13 October 2016
PORTSMOUTH, Va. — Adversaries such as Russia and China are increasingly challenging the United States’ dominance of the seas, said the commander of U.S. Fleet Forces Command Oct. 12.
Rivals are attempting to “deny our sea control and that is a big change,” said Adm. Philip Davidson.
Sea access denial is part of three operational threat paradigms that the two nations are trying to exploit, he said during the National Defense Industrial Association’s annual Expeditionary Warfare Conference. NDIA is the publisher of National Defense magazine.
“That is an area when I compare and contrast where we are today and where we were 15 years ago where we took a lot of risk,” he said. “We took that risk over the last 15 years … in order to build cyber forces, in order to build COIN [counterinsurgency] forces, in order to put blue in support of green on battlefields in Afghanistan and Iraq and across North Africa. We let some of the sea control capability die,” he added.
The second operational threat is nuclear weapon proliferation, he said. Both Russia and China are building new ballistic missile submarines and testing them.
“This environment has really changed over the last few years,” he said. “For the first time in any of your lives … somebody other than the Soviet Union/Russia can threaten the United States with a nuclear weapon from the sea.” North Korea is also developing more powerful and small nuclear weapons, he noted.
The third threat area is the rise of the information domain, he said.
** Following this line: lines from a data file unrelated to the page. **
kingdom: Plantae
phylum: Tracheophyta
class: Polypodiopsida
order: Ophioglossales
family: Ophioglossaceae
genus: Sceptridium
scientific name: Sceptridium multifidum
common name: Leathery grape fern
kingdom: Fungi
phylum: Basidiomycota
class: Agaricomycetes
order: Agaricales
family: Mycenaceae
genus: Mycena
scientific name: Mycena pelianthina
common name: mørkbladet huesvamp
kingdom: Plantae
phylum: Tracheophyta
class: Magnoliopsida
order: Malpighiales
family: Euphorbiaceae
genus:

Both state and non-state actors are exploiting networks and gaining access to them.
These operational threats come as a time when the United States faces challenges from a variety of actors, he said. In what has become known as the four-plus-one threat environment, the country’s adversaries include Russia, China, Iran, North Korea and terrorist organizations such as the Islamic State.
To get at the issue, the Navy is employing a four-pillar strategy. The first includes increasing the service’s situational awareness through the Naval Integrated Fire Control-Counter Air concept, which the service has been using for a couple of years, he said.
Through NIFC-CA “we are extending the sensor range of our assets and we’re extending the … reach of the weapons,” he said. The architecture is used as a way to share fire control information throughout the fleet quickly, he said.
“It’s shaping our thinking about how this fleet will operate going forward,” he said.
The service is also putting a premium on modularity and flexibility throughout the fleet, he said. For example, the configuration of a carrier air group will need to be adjustable going forward.
“We can make that air wing whatever it is we want,” he said. “It’s shape and form today is to handle the pressures that are over there in the Middle East. The shape and form that we plan for in the years coming forward is different.”
Underwater vehicles and sensors will also be important in the future, he said. “If you can connect undersea [assets] to a network … you can solve a lot of problems. Now trust me that, that’s not a panacea” but it helps.
The service also took some risk when it came to training sailors and the Navy can no longer afford to do so again, he said. The service plans to take advantage of live, virtual and constructive training, he said.